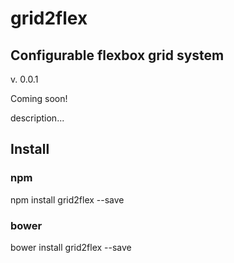 # grid2flex
## Configurable flexbox grid system
v. 0.0.1

Coming soon!

description...

## Install
### npm
npm install grid2flex --save

### bower
bower install grid2flex --save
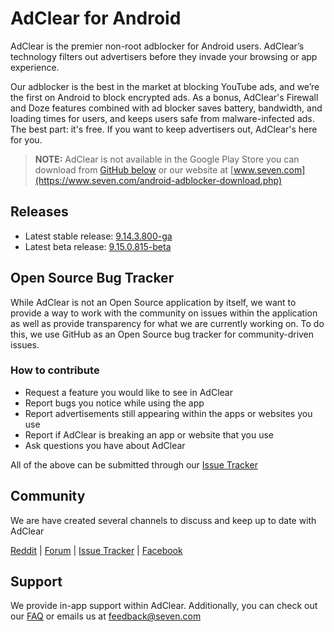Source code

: # AdClear for Android

AdClear is the premier non-root adblocker for Android users. AdClear’s technology filters out advertisers before they invade your browsing or app experience. 

Our adblocker is the best in the market at blocking YouTube ads, and we’re the first on Android to block encrypted ads. As a bonus, AdClear's Firewall and Doze features combined with ad blocker saves battery, bandwidth, and loading times for users, and keeps users safe from malware-infected ads. The best part: it's free. If you want to keep advertisers out, AdClear's here for you.

> **NOTE:** AdClear is not available in the Google Play Store you can download from [GitHub below](#releases) or our website at [www.seven.com](https://www.seven.com/android-adblocker-download.php)

<a name="releases">

## Releases

* Latest stable release: [9.14.3.800-ga](https://github.com/SEVENNetworks/AdClear/releases/tag/v9.14.3.800-ga)
* Latest beta release: [9.15.0.815-beta](https://github.com/SEVENNetworks/AdClear/releases/tag/v9.15.0.815-beta)

## Open Source Bug Tracker

While AdClear is not an Open Source application by itself, we want to provide a way to work with the community on issues within the application as well as provide transparency for what we are currently working on. To do this, we use GitHub as an Open Source bug tracker for community-driven issues.

### How to contribute
* Request a feature you would like to see in AdClear
* Report bugs you notice while using the app
* Report advertisements still appearing within the apps or websites you use
* Report if AdClear is breaking an app or website that you use
* Ask questions you have about AdClear

All of the above can be submitted through our [Issue Tracker](https://github.com/SEVENNetworks/AdClear/issues)

## Community
We are have created several channels to discuss and keep up to date with AdClear

[Reddit](https://www.reddit.com/r/adblockerforandroid/) | [Forum](https://forum.seven.com/) | [Issue Tracker](https://github.com/SEVENNetworks/AdClear/issues) | [Facebook](https://www.facebook.com/SEVENNetworks/)

## Support

We provide in-app support within AdClear. Additionally, you can check out our [FAQ](https://www.seven.com/adclear-faq.php) or emails us at feedback@seven.com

• **ASSIGNED TASK**:
Return the lines of the records that include the string "users".

• **RESPONSE**:
AdClear is the premier non-root adblocker for Android users. AdClear’s technology filters out advertisers before they invade your browsing or app experience. 
Our adblocker is the best in the market at blocking YouTube ads, and we’re the first on Android to block encrypted ads. As a bonus, AdClear's Firewall and Doze features combined with ad blocker saves battery, bandwidth, and loading times for users, and keeps users safe from malware-infected ads. The best part: it's free. If you want to keep advertisers out, AdClear's here for you.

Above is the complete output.